On Wed, Sep 30, 2020 at 08:26:26AM -0700, Shakeel Butt wrote:
> On Mon, Sep 28, 2020 at 2:03 PM Johannes Weiner <hannes@cmpxchg.org> wrote:
> > Workloads may not
> > allocate anything for hours, and then suddenly allocate gigabytes
> > within seconds. A sudden onset of streaming reads through the
> > filesystem could destroy the workingset measurements, whereas a limit
> > would catch it and do drop-behind (and thus workingset sampling) at
> > the exact rate of allocations.
> >
> > Again I believe something that may be doable as a hyperscale operator,
> > but likely too fragile to get wider applications beyond that.
> >
> > My take is that a proactive reclaim feature, whose goal is never to
> > thrash or punish but to keep the LRUs warm and the workingset trimmed,
> > would ideally have:
> >
> > - a pressure or size target specified by userspace but with
> >   enforcement driven inside the kernel from the allocation path
> >
> > - the enforcement work NOT be done synchronously by the workload
> >   (something I'd argue we want for *all* memory limits)
> >
> > - the enforcement work ACCOUNTED to the cgroup, though, since it's the
> >   cgroup's memory allocations causing the work (again something I'd
> >   argue we want in general)
> 
> For this point I think we want more flexibility to control the
> resources we want to dedicate for proactive reclaim. One particular
> example from our production is the batch jobs with high memory
> footprint. These jobs don't have enough CPU quota but we do want to
> proactively reclaim from them. We would prefer to dedicate some amount
> of CPU to proactively reclaim from them independent of their own CPU
> quota.

Would it not work to add headroom for this reclaim overhead to the CPU
quota of the job?

The reason I'm asking is because reclaim is only one side of the
proactive reclaim medal. The other side is taking faults and having to
do IO and/or decompression (zswap, compressed btrfs) on the workload
side. And that part is unavoidably consuming CPU and IO quota of the
workload. So I wonder how much this can generally be separated out.

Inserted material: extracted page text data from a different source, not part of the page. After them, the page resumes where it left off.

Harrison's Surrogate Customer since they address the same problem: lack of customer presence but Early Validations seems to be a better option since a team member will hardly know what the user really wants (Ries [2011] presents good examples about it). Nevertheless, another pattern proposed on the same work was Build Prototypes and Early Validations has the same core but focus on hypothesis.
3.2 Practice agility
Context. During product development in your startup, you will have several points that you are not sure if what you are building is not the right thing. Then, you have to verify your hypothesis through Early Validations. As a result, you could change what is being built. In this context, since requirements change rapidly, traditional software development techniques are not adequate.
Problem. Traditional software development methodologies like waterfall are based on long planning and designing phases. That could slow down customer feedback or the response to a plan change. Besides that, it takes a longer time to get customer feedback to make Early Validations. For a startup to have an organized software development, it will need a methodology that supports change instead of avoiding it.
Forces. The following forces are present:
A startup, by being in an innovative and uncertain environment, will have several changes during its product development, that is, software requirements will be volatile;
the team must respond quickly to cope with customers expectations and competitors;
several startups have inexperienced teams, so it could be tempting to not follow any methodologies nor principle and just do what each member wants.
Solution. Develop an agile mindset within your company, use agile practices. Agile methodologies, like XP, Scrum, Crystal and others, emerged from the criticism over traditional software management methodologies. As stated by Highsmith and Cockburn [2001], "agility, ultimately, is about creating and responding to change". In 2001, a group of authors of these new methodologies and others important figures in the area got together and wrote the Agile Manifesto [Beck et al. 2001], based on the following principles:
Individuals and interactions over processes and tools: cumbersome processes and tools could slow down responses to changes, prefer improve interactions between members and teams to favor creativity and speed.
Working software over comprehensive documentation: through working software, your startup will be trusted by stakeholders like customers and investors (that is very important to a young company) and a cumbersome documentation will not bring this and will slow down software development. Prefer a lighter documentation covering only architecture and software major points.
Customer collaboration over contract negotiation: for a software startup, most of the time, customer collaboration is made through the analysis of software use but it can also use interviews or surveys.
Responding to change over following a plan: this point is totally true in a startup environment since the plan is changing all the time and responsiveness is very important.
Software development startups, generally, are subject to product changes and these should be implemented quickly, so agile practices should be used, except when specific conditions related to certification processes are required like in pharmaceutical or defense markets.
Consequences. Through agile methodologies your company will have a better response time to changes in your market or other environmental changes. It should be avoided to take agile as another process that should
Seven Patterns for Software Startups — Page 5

It's certainly something we've been thinking about as well. Currently,
because we use memory.high, we have all the reclaim work being done by
a privileged daemon outside the cgroup, and the workload pressure only
stems from the refault side.

But that means a workload is consuming privileged CPU cycles, and the
amount varies depending on the memory access patterns - how many
rotations the reclaim scanner is doing etc.

So I do wonder whether this "cost of business" of running a workload
with a certain memory footprint should be accounted to the workload
itself. Because at the end of the day, the CPU you have available will
dictate how much memory you need, and both of these axes affect how
you can schedule this job in a shared compute pool. Do neighboring
jobs on the same host leave you either the memory for your colder
pages, or the CPU (and IO) to trim them off?

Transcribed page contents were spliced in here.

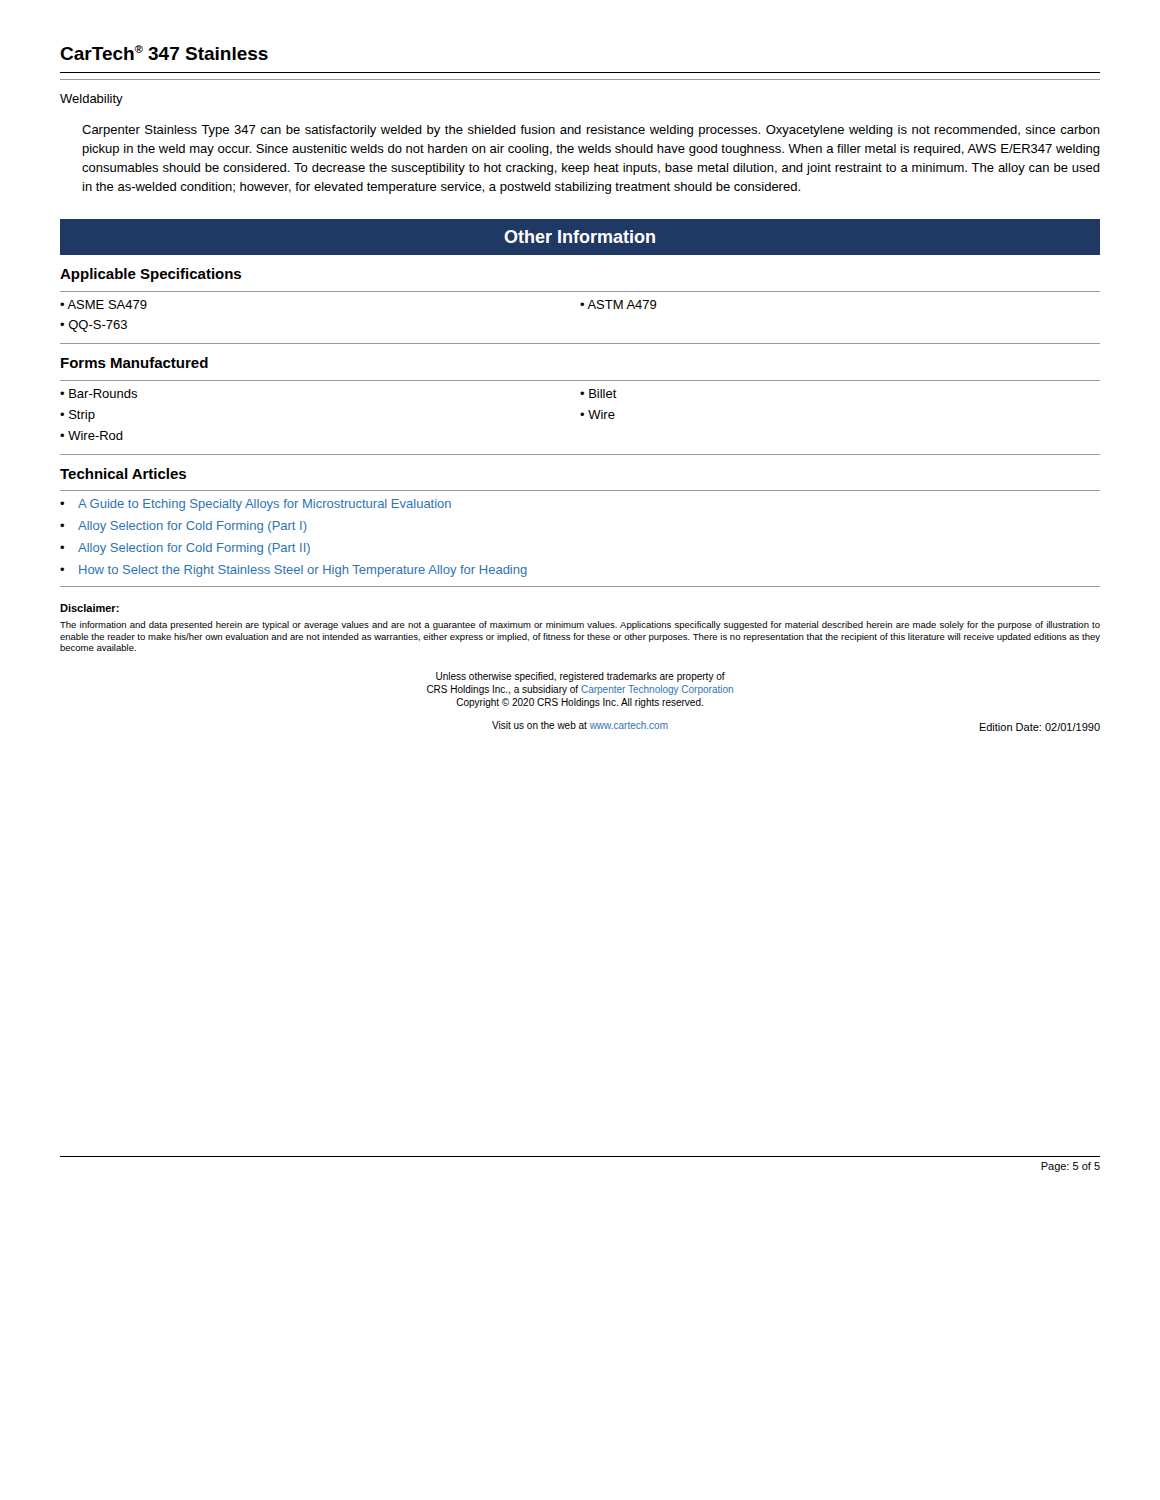CarTech® 347 Stainless
Weldability
Carpenter Stainless Type 347 can be satisfactorily welded by the shielded fusion and resistance welding processes. Oxyacetylene welding is not recommended, since carbon pickup in the weld may occur. Since austenitic welds do not harden on air cooling, the welds should have good toughness. When a filler metal is required, AWS E/ER347 welding consumables should be considered. To decrease the susceptibility to hot cracking, keep heat inputs, base metal dilution, and joint restraint to a minimum. The alloy can be used in the as-welded condition; however, for elevated temperature service, a postweld stabilizing treatment should be considered.
Other Information
Applicable Specifications
| • ASME SA479 | • ASTM A479 |
| • QQ-S-763 | |
Forms Manufactured
| • Bar-Rounds | • Billet |
| • Strip | • Wire |
| • Wire-Rod | |
Technical Articles
A Guide to Etching Specialty Alloys for Microstructural Evaluation
Alloy Selection for Cold Forming (Part I)
Alloy Selection for Cold Forming (Part II)
How to Select the Right Stainless Steel or High Temperature Alloy for Heading
Disclaimer:
The information and data presented herein are typical or average values and are not a guarantee of maximum or minimum values. Applications specifically suggested for material described herein are made solely for the purpose of illustration to enable the reader to make his/her own evaluation and are not intended as warranties, either express or implied, of fitness for these or other purposes. There is no representation that the recipient of this literature will receive updated editions as they become available.
Unless otherwise specified, registered trademarks are property of
CRS Holdings Inc., a subsidiary of Carpenter Technology Corporation
Copyright © 2020 CRS Holdings Inc. All rights reserved.
Visit us on the web at www.cartech.com
Edition Date: 02/01/1990
Page: 5 of 5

For illustration, compare extreme examples of this.

	A) A workload that has its executable/libraries and a fixed
	   set of hot heap pages. Proactive reclaim will be relatively
	   slow and cheap - a couple of deactivations/rotations.

	B) A workload that does high-speed streaming IO and generates
	   a lot of drop-behind cache; or a workload that has a huge
	   virtual anon set with lots of allocations and MADV_FREEing
	   going on. Proactive reclaim will be fast and expensive.

Even at the same memory target size, these two types of jobs have very
different requirements toward the host environment they can run on.

It seems to me that this is cost that should be captured in the job's
overall resource footprint.